Stored data entries:
-*-

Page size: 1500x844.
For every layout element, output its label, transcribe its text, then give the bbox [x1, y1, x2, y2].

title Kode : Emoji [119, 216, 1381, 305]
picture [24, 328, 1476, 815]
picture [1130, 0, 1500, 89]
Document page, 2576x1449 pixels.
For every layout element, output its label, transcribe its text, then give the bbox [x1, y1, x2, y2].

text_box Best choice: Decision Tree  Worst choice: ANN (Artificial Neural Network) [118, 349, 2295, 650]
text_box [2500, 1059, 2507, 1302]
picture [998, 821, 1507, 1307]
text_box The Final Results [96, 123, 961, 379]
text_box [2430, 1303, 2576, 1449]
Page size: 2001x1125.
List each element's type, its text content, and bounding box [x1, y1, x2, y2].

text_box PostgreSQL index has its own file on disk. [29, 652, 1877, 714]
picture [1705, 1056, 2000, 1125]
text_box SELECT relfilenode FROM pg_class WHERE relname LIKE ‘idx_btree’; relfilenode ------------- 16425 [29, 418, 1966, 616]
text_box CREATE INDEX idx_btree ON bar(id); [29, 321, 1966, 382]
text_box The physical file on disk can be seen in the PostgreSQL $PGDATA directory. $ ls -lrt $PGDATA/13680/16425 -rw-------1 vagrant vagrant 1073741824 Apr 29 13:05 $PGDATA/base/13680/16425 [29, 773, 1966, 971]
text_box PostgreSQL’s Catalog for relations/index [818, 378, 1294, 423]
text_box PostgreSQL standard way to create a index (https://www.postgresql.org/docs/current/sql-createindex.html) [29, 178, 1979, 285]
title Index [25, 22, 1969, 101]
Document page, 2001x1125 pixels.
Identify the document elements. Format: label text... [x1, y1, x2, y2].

-*-

What is expected: Could you output, exactly and with nothing else, the lines from the start of the records through the line containing "Document page, 2576x1449 pixels."?

Result for this exercise:
Page size: 1500x844.
For every layout element, output its label, transcribe its text, then give the bbox [x1, y1, x2, y2].

title Kode : Emoji [119, 216, 1381, 305]
picture [24, 328, 1476, 815]
picture [1130, 0, 1500, 89]
Document page, 2576x1449 pixels.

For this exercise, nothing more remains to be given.